Activity –
Extend the fact sheet on the anime series Feito/Gurando Ōdā – Zettai Majuu Sensen Babironia, picking up after its last line.

Extract –
-----

- Official promotional poster

フェイト/グランドオーダー -絶対魔獣戦線バビロニア- (Feito/Gurando Ōdā – Zettai Majuu Sensen Babironia)
- Genre: Adventure, fantasy
- Created by: Kinoko Nasu; Type-Moon;
- Directed by: Toshifumi Akai
- Produced by: Shizuka Kurosaki
- Written by: Fūta Takei; Chiaki Nagai; Ukyō Kodachi; Yūichirō Higashide; Hikaru Sakurai;
- Music by: Keita Haga; Ryo Kawasaki;
- Studio: CloverWorks
- Licensed by: NA: Aniplex of America;
- Original network: Tokyo MX, BS11, GTV, GYT, MBS
- Original run: October 5, 2019 – March 21, 2020
- Episodes: 21 + 1 special (List of episodes)

-----

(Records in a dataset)
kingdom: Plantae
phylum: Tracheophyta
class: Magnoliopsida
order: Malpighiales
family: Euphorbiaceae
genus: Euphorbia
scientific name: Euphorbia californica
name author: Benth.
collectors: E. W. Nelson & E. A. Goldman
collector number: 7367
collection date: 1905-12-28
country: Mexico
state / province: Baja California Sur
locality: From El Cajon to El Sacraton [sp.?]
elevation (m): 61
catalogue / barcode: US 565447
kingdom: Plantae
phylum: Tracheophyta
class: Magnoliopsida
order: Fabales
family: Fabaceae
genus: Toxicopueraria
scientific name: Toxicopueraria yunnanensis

-----

Written answer –
- Anime and manga portal

= Fate/Grand Order – Absolute Demonic Front: Babylonia =

Japanese anime television series

Fate/Grand Order - Absolute Demonic Front: Babylonia (Fate/Grand Order -絶対魔獣戦線バビロニア-, Feito/Gurando Ōdā - Zettai Majuu Sensen Babironia) is a Japanese fantasy anime television series produced by CloverWorks. Part of Type-Moon's Fate franchise, it is an adaptation of the "Babylonia" chapter from the role-playing mobile game Fate/Grand Order. The series aired in Japan on October 5, 2019 to March 21, 2020.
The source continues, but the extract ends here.